Daniel Rathman: It's worth breaking down what the scouts are saying about Cingrani into two parts, Marshall. The deception in his delivery is outstanding, and it's the driving force behind his upper-minors strikeout totals—something that scouts will readily tell you. The concern is that his secondary offerings lag behind, and from that standpoint, a 4-6 start run of success may not portend similar results the second and third times hitters see him. This is another case where we'll need a full season of data to conclude whether Cingrani needs to improve his breaking ball or if he's ready to perform in the majors.
jordan (osu): Where is Jay Bruce's power?!?!?!
Daniel Rathman: Hey, jordan. I wouldn't worry about Bruce yet, at least from a power perspective. He's hitting more liners and grounders than deep flies, and if those rates stabilize at their career norms, the home runs will come. He's a fantasy buy-low candidate for me if the power outage continues for another week or two and redraft owners get impatient.
Steve (IL): Do you think AJ Pollock and Brandon Crawford can continue to produce at this level for the rest of the year?
Daniel Rathman: I haven't seen enough of Pollock to give an educated comment on him, Steve, but (anecdotally) Crawford looks stronger this year and I could see him threatening double digits in home runs. The improvements in his walk and strikeout rates also are promising. He won't finish with an OPS above 900, but I wouldn't be stunned if he winds up a well-above-average overall shortstop.
mrollo1 (Haddonfield, NJ): Any chance that Jesse Biddle or Adam Morgan get called up this year for the Phillies?

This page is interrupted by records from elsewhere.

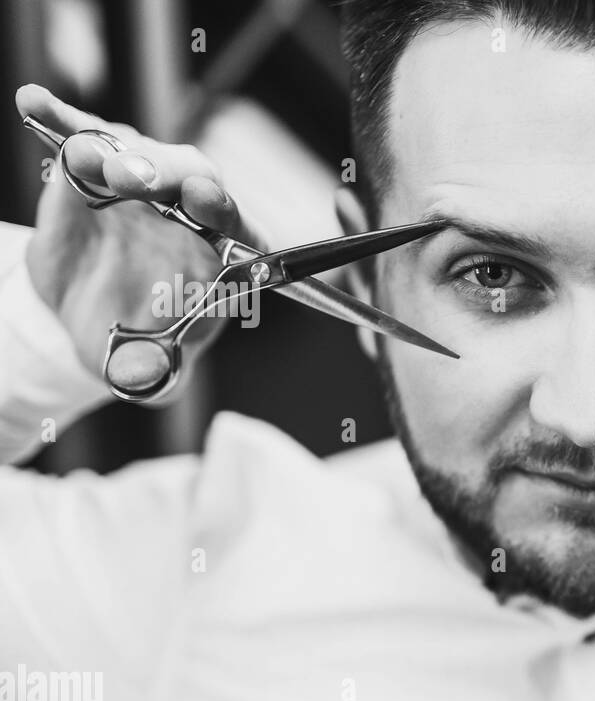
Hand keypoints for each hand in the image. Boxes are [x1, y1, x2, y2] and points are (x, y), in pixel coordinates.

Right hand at [13, 84, 264, 394]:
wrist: (90, 319)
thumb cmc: (136, 340)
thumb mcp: (146, 368)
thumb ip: (150, 372)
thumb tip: (140, 376)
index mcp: (226, 252)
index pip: (237, 223)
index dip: (222, 210)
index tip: (204, 201)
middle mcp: (193, 206)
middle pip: (189, 175)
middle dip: (161, 174)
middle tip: (132, 180)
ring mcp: (146, 180)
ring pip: (136, 152)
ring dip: (111, 151)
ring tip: (85, 156)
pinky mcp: (95, 166)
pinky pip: (81, 137)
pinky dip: (59, 120)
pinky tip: (33, 104)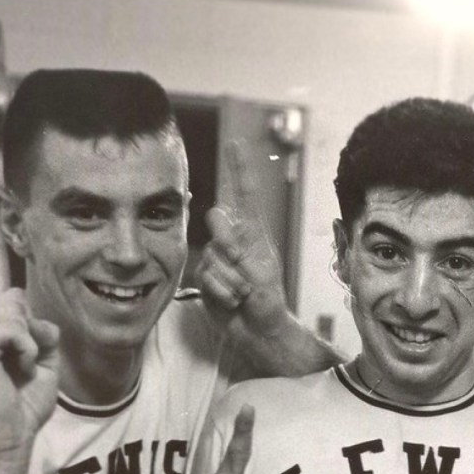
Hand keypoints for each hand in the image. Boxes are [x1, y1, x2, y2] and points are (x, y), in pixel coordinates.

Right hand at [0, 288, 59, 451]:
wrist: (12, 431)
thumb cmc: (25, 399)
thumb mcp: (45, 356)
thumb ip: (41, 328)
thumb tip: (33, 317)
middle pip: (17, 297)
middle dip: (33, 330)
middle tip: (24, 362)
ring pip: (16, 312)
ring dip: (30, 344)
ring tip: (18, 367)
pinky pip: (15, 329)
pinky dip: (26, 350)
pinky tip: (15, 368)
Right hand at [196, 140, 288, 334]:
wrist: (258, 331)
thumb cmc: (268, 301)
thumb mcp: (261, 272)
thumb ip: (240, 249)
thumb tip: (219, 225)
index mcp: (253, 233)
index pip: (245, 195)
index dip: (239, 169)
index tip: (236, 142)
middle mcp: (233, 240)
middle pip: (217, 221)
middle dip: (229, 246)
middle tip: (245, 270)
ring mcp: (218, 258)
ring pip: (212, 257)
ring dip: (231, 281)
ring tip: (244, 294)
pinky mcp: (205, 276)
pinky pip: (206, 277)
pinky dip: (222, 293)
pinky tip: (232, 302)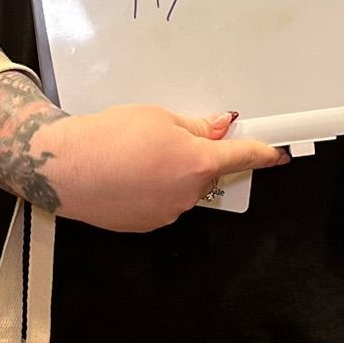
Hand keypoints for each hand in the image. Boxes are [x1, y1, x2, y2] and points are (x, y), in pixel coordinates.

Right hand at [45, 106, 285, 233]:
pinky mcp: (146, 224)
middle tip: (165, 138)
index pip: (241, 158)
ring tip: (136, 156)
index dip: (263, 154)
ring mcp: (168, 213)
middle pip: (207, 173)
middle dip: (196, 157)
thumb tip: (221, 129)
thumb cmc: (110, 136)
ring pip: (183, 188)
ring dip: (171, 173)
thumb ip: (196, 127)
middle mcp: (188, 194)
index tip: (278, 155)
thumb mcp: (158, 118)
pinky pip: (162, 202)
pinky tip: (127, 176)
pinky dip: (153, 189)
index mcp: (198, 163)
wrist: (65, 168)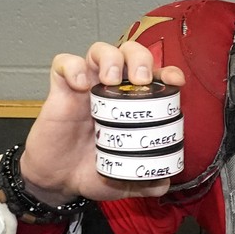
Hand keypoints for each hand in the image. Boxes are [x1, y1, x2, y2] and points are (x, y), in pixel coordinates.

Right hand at [19, 40, 186, 203]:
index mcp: (134, 105)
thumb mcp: (125, 180)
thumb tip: (163, 184)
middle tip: (140, 80)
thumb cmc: (92, 170)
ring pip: (99, 50)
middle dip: (140, 58)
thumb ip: (146, 183)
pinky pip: (63, 63)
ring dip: (109, 57)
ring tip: (110, 80)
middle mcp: (112, 90)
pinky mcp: (61, 90)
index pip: (155, 76)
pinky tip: (80, 85)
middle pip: (130, 53)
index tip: (176, 81)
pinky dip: (72, 67)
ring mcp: (86, 86)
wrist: (58, 180)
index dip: (167, 72)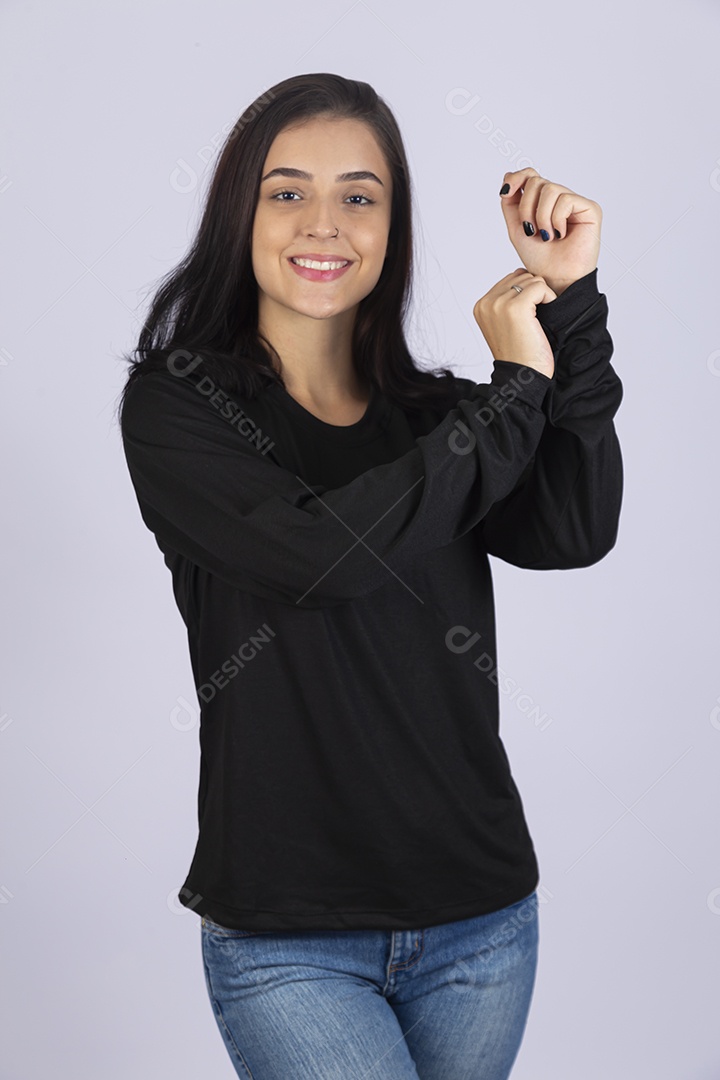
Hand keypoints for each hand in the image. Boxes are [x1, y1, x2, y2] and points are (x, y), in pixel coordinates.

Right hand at [473, 268, 557, 378]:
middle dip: (533, 294)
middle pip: (521, 277)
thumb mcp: (505, 323)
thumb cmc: (519, 353)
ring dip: (541, 298)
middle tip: (533, 320)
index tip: (526, 318)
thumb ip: (508, 299)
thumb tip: (524, 274)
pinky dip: (549, 298)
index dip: (525, 294)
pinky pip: (540, 286)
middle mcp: (486, 303)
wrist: (521, 375)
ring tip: (536, 320)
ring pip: (531, 280)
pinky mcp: (516, 307)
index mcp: (481, 306)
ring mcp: (499, 304)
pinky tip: (543, 318)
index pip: (510, 279)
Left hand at [499, 169, 601, 293]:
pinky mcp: (590, 208)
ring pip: (550, 189)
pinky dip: (556, 219)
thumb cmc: (539, 258)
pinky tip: (561, 234)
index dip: (517, 178)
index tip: (504, 192)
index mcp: (543, 202)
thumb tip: (508, 176)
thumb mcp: (517, 228)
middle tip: (530, 230)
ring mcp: (575, 202)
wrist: (554, 278)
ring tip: (546, 236)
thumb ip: (511, 203)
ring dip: (541, 216)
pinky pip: (565, 199)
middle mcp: (560, 199)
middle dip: (526, 208)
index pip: (531, 175)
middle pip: (536, 181)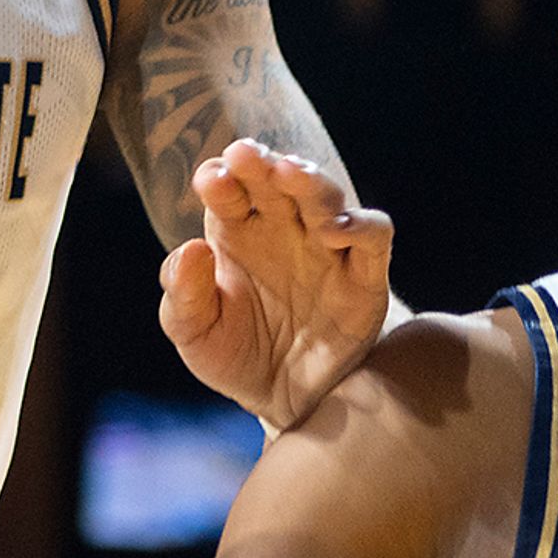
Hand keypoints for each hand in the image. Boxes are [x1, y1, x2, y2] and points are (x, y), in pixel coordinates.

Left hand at [161, 138, 393, 432]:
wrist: (285, 401)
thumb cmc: (233, 353)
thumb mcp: (194, 332)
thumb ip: (184, 293)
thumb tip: (191, 249)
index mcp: (234, 231)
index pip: (227, 188)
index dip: (220, 176)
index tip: (211, 180)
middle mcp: (281, 229)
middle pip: (275, 180)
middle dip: (262, 162)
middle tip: (247, 155)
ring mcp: (326, 248)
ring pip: (325, 197)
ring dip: (310, 180)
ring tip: (290, 174)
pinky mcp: (364, 277)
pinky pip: (373, 236)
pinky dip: (361, 224)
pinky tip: (336, 228)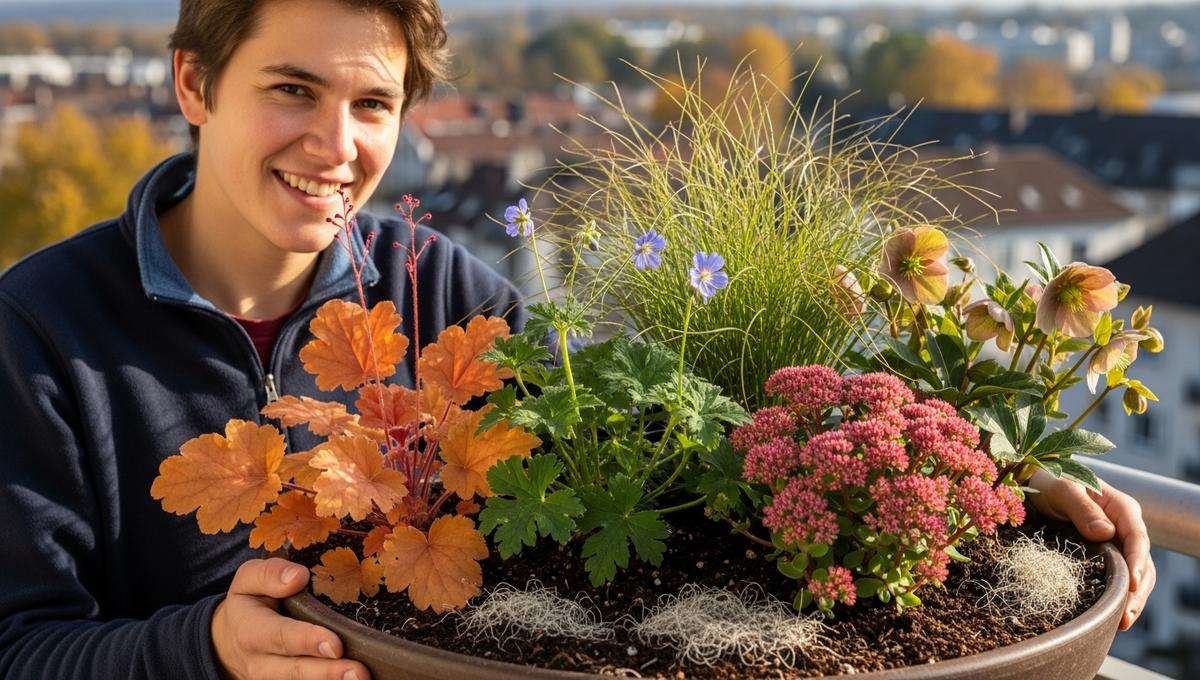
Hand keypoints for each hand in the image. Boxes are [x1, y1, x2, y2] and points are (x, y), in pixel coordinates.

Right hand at [212, 557, 369, 679]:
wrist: (228, 642)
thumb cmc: (248, 604)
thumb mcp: (247, 581)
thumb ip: (269, 574)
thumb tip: (299, 577)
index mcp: (251, 631)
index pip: (281, 637)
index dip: (308, 641)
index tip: (335, 644)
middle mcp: (261, 663)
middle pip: (296, 671)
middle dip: (329, 672)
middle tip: (360, 672)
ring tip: (362, 677)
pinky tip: (354, 679)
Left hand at [1028, 469, 1154, 630]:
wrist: (1038, 482)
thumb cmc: (1050, 480)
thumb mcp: (1063, 489)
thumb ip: (1082, 508)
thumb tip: (1106, 533)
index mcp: (1121, 508)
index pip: (1137, 538)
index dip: (1137, 562)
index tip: (1133, 584)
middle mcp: (1124, 526)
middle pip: (1142, 561)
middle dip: (1138, 590)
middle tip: (1126, 615)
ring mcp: (1117, 542)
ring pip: (1135, 573)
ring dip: (1132, 597)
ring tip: (1123, 622)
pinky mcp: (1105, 553)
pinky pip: (1118, 575)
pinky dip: (1119, 594)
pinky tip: (1112, 613)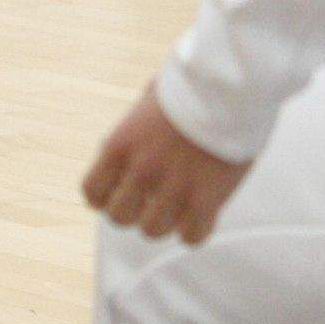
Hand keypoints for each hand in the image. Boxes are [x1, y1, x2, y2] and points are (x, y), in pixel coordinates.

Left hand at [82, 82, 250, 244]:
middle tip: (149, 201)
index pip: (92, 192)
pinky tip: (200, 214)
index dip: (105, 197)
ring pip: (152, 231)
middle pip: (119, 217)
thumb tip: (121, 150)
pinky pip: (191, 237)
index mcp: (121, 145)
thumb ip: (132, 132)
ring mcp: (174, 187)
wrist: (232, 86)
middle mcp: (142, 170)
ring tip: (177, 206)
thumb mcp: (147, 103)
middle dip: (133, 211)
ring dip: (164, 221)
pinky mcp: (206, 200)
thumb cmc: (192, 87)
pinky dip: (194, 230)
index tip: (119, 193)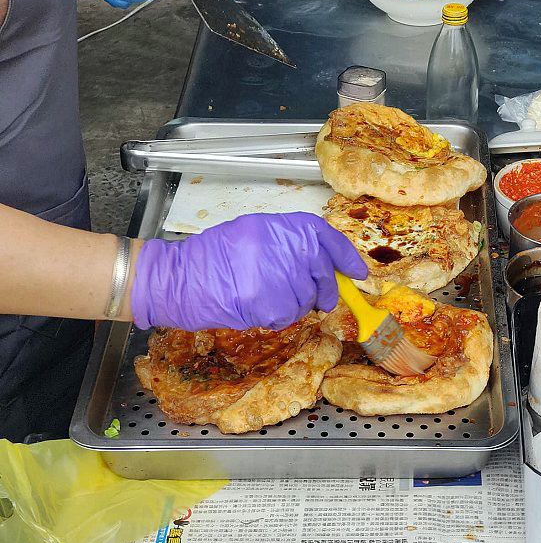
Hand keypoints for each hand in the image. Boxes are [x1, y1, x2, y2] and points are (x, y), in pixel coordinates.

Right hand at [130, 213, 368, 330]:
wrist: (179, 278)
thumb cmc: (215, 258)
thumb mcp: (256, 236)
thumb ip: (291, 245)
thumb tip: (327, 264)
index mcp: (279, 225)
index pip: (324, 236)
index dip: (346, 256)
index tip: (359, 273)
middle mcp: (279, 244)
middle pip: (322, 271)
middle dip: (326, 289)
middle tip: (322, 299)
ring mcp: (273, 272)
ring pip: (307, 296)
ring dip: (298, 304)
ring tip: (274, 298)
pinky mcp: (264, 300)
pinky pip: (288, 314)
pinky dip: (280, 317)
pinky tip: (262, 308)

Daniel Rathman: I think both would benefit from another full year in the minors, but if one is going to debut this year, my money would definitely be on Morgan.
Will (Omaha): If the Giants botched some paperwork and Hector Sanchez somehow became an unrestricted free agent right now, what sort of contract would he get?
Daniel Rathman: That's an fun thought, Will ... hmmm. Hector's defense makes my blood pressure rise, but he could be an above-average backup or a second-division starter, and he's a 1+ player. I think he'd land a three-year, $6-8 million deal from a catching-poor team, which could then go year-to-year with him in the later stages of arbitration.
nubber (tx): How would you rank for the rest of the season: Justin Masterson, Carlos Villanueva, Ervin Santana, and Wade Davis
Daniel Rathman: He certainly won't maintain a 0.64 ERA, but I've like Carlos Villanueva for a while. So, I'll say Villanueva, Santana, Masterson, Davis.
Johnny (Boston): Would you stream Tehren today vs the Pirates? He looked better at the end of his last start, but the Pirates have been scoring runs lately.
Daniel Rathman: It's a worthwhile stream, for me, if you badly need a win, since Jeff Locke hasn't set the world on fire in his first two starts. That said, I'd be prepared for some possible rate-stat damage, and if you need help there, I'd look for a different option.
nubber (tx): What's been the problem with Brandon Belt?
Daniel Rathman: Bruce Bochy mentioned some mechanical inconsistencies, but batted-ball luck has been as much of a problem as anything. He hit four balls hard in Tuesday's game and came away with next to nothing; a .231 BABIP and 28.2% line-drive rate won't jibe for long.
Daniel Rathman: And, with that, I've gotta run. Thanks for stopping by, everyone. Looking forward to doing this again soon!